= Excerpted passage =
++++++++++++++++++++
Detroit has given us quite a spectrum of musicality, from Motown to Eminem to the Trash Brats. You can add Electric Six to that eclectic mix. The band made some noise with their 2003 debut "Fire" and the novelty hit "Gay Bar." After an almost complete overhaul (only lead singer Dick Valentine stuck around), E6 faces the task of living up to the hype created by their fleeting success.

They don't quite make it, but not for a lack of trying. Senor Smoke is weird and wonderful and frustrating. The weird part comes from E6's blend of disco and scary rock - it's like the Bee Gees with eyebrow rings. "Be My Dark Angel" sounds like Rob Zombie getting his groove on; "Jimmy Carter" makes you think it's an earnest rock ballad, until you realize Valentine is singing about Harry Truman and the Backstreet Boys and Jesus' second coming. Huh?

The wonderful parts are the songs that capture the musical synergy the band sometimes generates. "Dance Epidemic" is disco-rock at its most engaging, vibrating with a beat driven by funky guitars and Valentine's Sunshine-Band-on-Speed delivery. "Rock and Roll Evacuation" is top-notch, brimming with a level of rebelliousness and anarchy sadly missing from music today: "Mr. President make a little money/Sending people you don't know to Iraq / Mr. President I don't like you/You don't know how to rock!"

The frustrating part? Throwaway interludes and nonsense tracks like "Room Temperature." If there's a joke here, it's lost and such filler clouds the luster on an otherwise above-average album. If you don't mind wading through some muck, "Senor Smoke" has several windows-down, radio cranking summer tunes.
++++++++++++++++++++
= Dataset records =

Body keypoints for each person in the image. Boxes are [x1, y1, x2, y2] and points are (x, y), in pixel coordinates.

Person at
++++++++++++++++++++
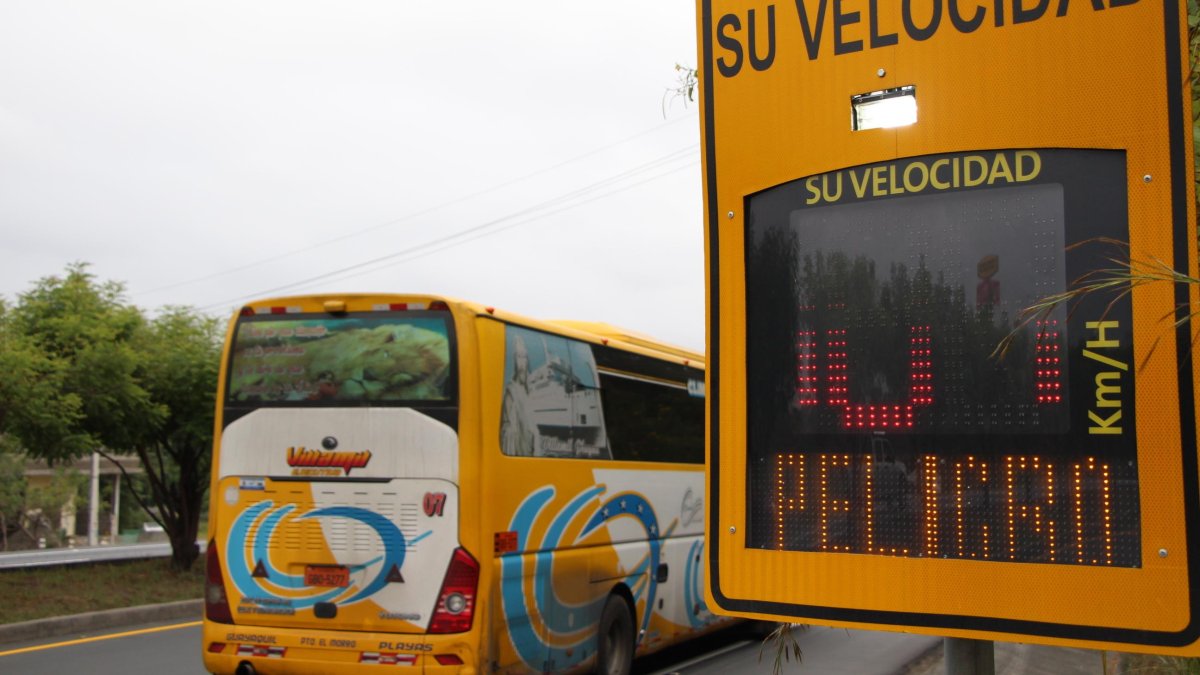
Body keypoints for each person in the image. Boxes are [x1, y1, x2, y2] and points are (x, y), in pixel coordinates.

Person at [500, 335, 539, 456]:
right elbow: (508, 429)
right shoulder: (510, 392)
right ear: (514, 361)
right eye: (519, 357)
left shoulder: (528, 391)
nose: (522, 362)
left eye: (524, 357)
++++++++++++++++++++
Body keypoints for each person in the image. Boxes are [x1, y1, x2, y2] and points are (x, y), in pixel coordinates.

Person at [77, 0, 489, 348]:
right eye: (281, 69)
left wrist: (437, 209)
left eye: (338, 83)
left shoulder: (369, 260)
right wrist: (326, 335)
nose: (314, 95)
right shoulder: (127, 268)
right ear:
++++++++++++++++++++
= Exercise =
In the album review, which band member was the only one who stayed after the lineup overhaul?

= Answer below =
Lead singer Dick Valentine.